Netanyahu, like Netanyahu, supplemented the military operation with a heavy PR campaign to show he is back into his well-known security element, releasing poster-like visuals of himself leading dramatic security meetings and issuing deterring threats and statements against the terrorists.

A month and a half after firing his defense minister for sounding the alarm on the security implications of the judicial overhaul, Netanyahu and Gallant were on the same page in their daily joint addresses to the nation on primetime TV, displaying a belated renaissance to their recently strained relations. 

Gallant’s sacking, which was responded with by unprecedented spontaneous mass protests, caused Netanyahu to dramatically collapse in the polls, and dealt a severe blow to Likud supporters especially, who were shocked by the impulsive dismissal. Their latest – evidently positive and successful – strategic collaboration is slated to stop the bleeding and help bring back at least parts of the Likud’s disappointed electoral base, who have been drifting over to Benny Gantz in recent polls.

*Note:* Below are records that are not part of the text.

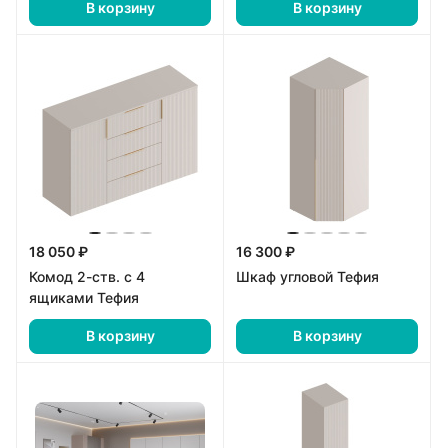
В корзину
В корзину
18 050 ₽
16 300 ₽
Комод 2-ств. с 4
Шкаф угловой Тефия
ящиками Тефия
В корзину
В корзину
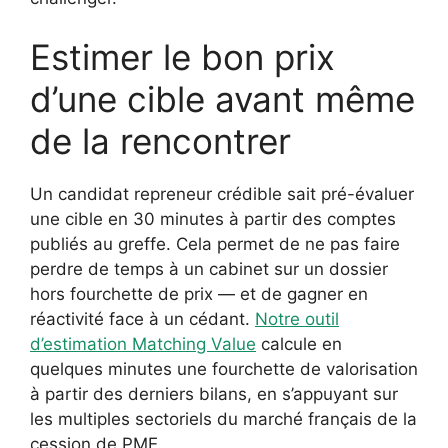
Estimer le bon prix
d’une cible avant même
de la rencontrer
Un candidat repreneur crédible sait pré-évaluer
une cible en 30 minutes à partir des comptes
publiés au greffe. Cela permet de ne pas faire
perdre de temps à un cabinet sur un dossier
hors fourchette de prix — et de gagner en
réactivité face à un cédant.
Notre outil
d’estimation Matching Value
calcule en
quelques minutes une fourchette de valorisation
à partir des derniers bilans, en s’appuyant sur
les multiples sectoriels du marché français de la
cession de PME.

Keeping to the security agenda serves Netanyahu’s grand plan to shift his government’s focus from the failed judicial reform and wind down the mass protests in the streets. The targeted attack on the Islamic Jihad leadership provides him with an aggressive benchmark to calm down his right-wing partners’ discontent with the overhaul freeze, and is expected to ease the pressure from Ben-Gvir, at least for a while. 

Playing the security card also diverts attention from the rising prices, the ongoing economic crisis and from the public criticism over the billions of shekels set to be transferred to his sectorial allies’ needs and demands in the state budget later this month.

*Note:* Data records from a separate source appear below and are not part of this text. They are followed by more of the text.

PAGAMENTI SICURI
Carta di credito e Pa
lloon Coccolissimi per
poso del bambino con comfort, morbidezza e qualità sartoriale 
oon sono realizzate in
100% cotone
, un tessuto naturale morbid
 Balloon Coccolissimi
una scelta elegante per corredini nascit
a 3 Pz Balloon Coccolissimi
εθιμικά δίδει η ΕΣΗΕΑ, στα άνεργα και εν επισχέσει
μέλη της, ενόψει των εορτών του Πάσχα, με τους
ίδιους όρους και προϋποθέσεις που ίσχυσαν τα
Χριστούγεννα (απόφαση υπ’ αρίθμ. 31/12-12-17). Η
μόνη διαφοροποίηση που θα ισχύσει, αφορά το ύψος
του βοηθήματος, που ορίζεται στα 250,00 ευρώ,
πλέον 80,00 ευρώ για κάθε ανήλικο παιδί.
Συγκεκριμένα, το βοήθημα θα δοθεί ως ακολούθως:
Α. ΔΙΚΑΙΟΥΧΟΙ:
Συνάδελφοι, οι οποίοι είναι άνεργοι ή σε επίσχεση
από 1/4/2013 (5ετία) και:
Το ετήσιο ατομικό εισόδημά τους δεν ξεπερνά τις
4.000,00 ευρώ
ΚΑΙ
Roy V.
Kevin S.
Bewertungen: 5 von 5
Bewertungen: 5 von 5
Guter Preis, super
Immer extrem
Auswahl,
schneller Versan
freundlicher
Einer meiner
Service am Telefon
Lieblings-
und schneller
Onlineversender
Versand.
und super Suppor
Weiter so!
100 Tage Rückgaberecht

However, Netanyahu’s political gain from Shield and Arrow may be short lived, and it depends, first and foremost, on the success and length of the IDF operation, and how long a ceasefire will persist.

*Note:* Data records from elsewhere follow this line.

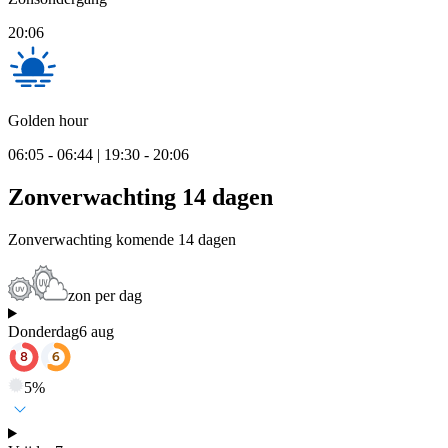
20:06
Golden hour
06:05 - 06:44 | 19:30 - 20:06
Zonverwachting 14 dagen
Zonverwachting komende 14 dagen
zon per dag
Donderdag
6 aug
5
%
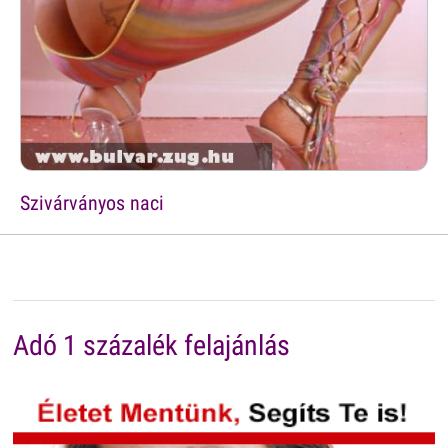
Szivárványos naci
Adó 1 százalék felajánlás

The next security challenge is already around the corner next week, with the annual Jerusalem Day celebrations and traditional edgy right-wing flag march in the Old City bound to raise tensions again, especially under the mandate of the current national security minister. Unlike the Gaza portfolio, from which Netanyahu and Gallant can isolate and ostracize Ben-Gvir and work exclusively with the IDF and Shin Bet (Israel Security Agency), the Jerusalem Day events are under the auspices of the police, and as the minister in charge, he cannot be left out of the room and has direct influence and access to the command on the ground. 

Any positive effect of the Gaza incursion could easily wear off if it is followed by a surge in West Bank terror or by a quick renewal of the rocket firing on communities in the South. And any political achievement from the short and successful pinpoint operation can be quickly erased if it evolves into a long-term large-scale military escalation.